The fugitive sulked under their attentive and jeering faces.

“Go to perdition,” he retorted. “It was fifty to one, there, in the woods. Messire Gaillard must hear of it. You will all be very brave, sirs, when these devils begin to shoot at you from behind a hundred trees.”

Gaillard heard of it soon enough, as did Etoile, and Peter of Savoy. Barnabo had been waylaid in the woods that morning, and the pole-cats had clawed him off his mule. For no man was more hated than Dan Barnabo in those parts, a hard, shrewd man who held many benefices, and saw that his steward ground out the dues. The Italian could not speak ten words in the vulgar tongue. His ministrations would have been ridiculous had he ever troubled his soul about the people. It was told that a woman had once waylaid Barnabo, and demanded to be shriven.
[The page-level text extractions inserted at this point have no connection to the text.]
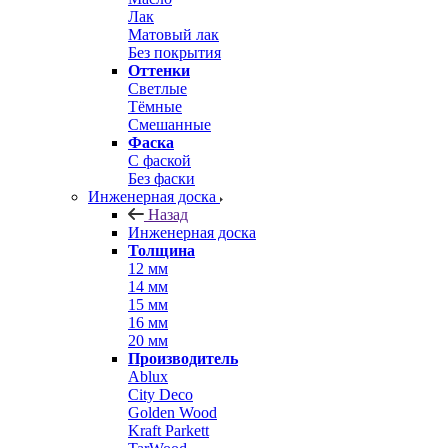
Лак
Матовый лак
Без покрытия
Оттенки
Светлые
Тёмные
Смешанные
Фаска
С фаской
Без фаски
Инженерная доска
Назад
Инженерная доска
Толщина
12 мм
14 мм
15 мм
16 мм
20 мм
Производитель
Ablux
City Deco
Golden Wood
Kraft Parkett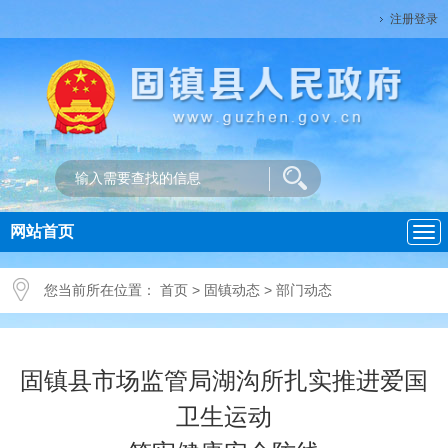
注册登录
网站首页
导
航
您当前所在位置：
首页
>
固镇动态
>
部门动态
固镇县市场监管局湖沟所扎实推进爱国
卫生运动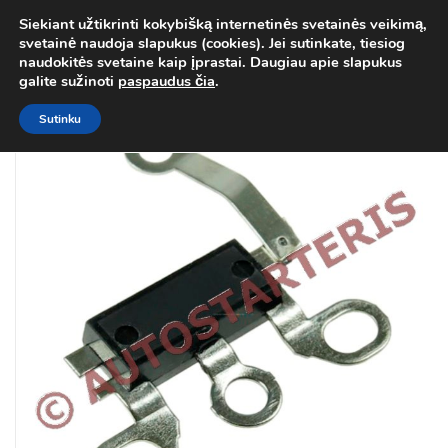
Siekiant užtikrinti kokybišką internetinės svetainės veikimą,
Atgal į
Kategorija
svetainė naudoja slapukus (cookies). Jei sutinkate, tiesiog
0
naudokitės svetaine kaip įprastai. Daugiau apie slapukus
Prisij
galite sužinoti
paspaudus čia
.
Sutinku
The Italian had understood nothing of what she said to him, but since she was pretty and importunate, he had created a scandal by misunderstanding her whole desire, and by seeking to comfort her in a fashion that was not fatherly. The woman had scratched Barnabo’s face. There were many people who had lusted to scarify him more viciously. Barnabo baptised no children, sought out none of the sick, buried none of the dead. Twice a year perhaps he had said mass in the churches that belonged to him. Few of the people had come to hear Barnabo’s Roman voice. He was a better lute player and lap-dog than priest, and the people knew it.